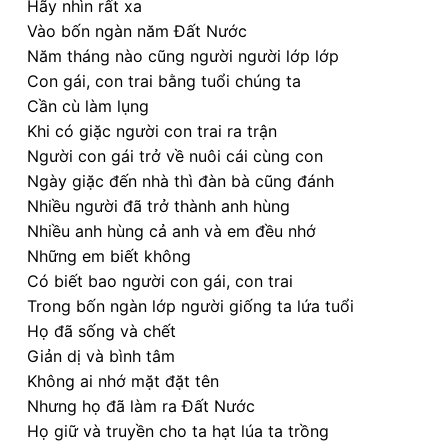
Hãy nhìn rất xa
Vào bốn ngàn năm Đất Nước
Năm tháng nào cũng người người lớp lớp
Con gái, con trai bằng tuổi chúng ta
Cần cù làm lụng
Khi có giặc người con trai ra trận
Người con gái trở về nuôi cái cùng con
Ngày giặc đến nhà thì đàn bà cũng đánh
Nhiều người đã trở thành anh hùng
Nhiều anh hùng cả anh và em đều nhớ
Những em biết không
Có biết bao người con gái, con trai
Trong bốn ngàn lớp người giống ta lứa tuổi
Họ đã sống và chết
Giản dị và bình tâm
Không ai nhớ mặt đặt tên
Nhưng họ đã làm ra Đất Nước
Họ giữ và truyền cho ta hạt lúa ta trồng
--- --- ---
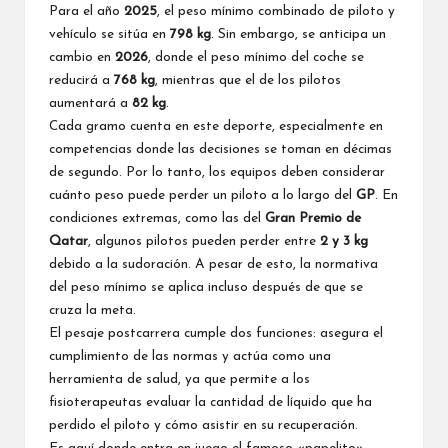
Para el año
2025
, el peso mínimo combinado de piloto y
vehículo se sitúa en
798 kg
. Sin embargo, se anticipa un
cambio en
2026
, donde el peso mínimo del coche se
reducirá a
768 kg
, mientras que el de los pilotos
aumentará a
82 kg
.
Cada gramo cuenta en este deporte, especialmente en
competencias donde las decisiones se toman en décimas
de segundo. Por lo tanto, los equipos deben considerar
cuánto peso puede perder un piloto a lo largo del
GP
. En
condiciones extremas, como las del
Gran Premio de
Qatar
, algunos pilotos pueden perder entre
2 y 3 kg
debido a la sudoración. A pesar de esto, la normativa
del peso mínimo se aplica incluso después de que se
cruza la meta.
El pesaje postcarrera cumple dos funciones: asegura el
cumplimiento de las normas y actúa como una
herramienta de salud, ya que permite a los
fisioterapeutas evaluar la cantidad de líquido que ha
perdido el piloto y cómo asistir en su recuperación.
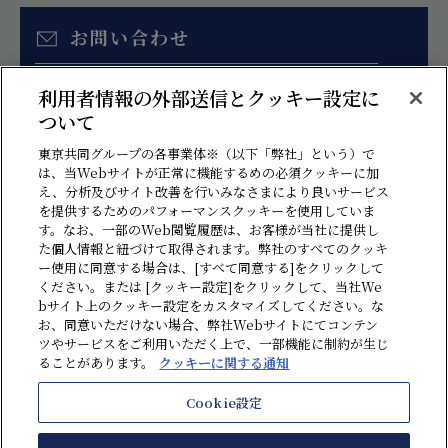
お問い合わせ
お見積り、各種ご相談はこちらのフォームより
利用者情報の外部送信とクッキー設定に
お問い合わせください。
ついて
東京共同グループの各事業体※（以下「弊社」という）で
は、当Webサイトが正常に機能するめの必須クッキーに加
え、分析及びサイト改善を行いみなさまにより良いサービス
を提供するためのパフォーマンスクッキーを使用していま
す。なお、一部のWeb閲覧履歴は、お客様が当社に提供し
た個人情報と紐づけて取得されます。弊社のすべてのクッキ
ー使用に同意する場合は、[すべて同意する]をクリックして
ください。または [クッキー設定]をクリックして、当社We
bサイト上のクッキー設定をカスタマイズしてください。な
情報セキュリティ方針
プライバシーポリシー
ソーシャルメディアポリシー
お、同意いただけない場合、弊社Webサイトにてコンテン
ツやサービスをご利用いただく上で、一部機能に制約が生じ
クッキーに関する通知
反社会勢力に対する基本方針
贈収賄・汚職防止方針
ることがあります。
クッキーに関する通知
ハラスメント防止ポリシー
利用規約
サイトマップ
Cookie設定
--- --- ---
All that is wanted is the stretch of lines above from the one containing "Con gái, con trai bằng tuổi chúng ta" through the one containing "Họ giữ và truyền cho ta hạt lúa ta trồng", duplicated exactly.

Con gái, con trai bằng tuổi chúng ta
Cần cù làm lụng
Khi có giặc người con trai ra trận
Người con gái trở về nuôi cái cùng con
Ngày giặc đến nhà thì đàn bà cũng đánh
Nhiều người đã trở thành anh hùng
Nhiều anh hùng cả anh và em đều nhớ
Những em biết không
Có biết bao người con gái, con trai
Trong bốn ngàn lớp người giống ta lứa tuổi
Họ đã sống và chết
Giản dị và bình tâm
Không ai nhớ mặt đặt tên
Nhưng họ đã làm ra Đất Nước
Họ giữ và truyền cho ta hạt lúa ta trồng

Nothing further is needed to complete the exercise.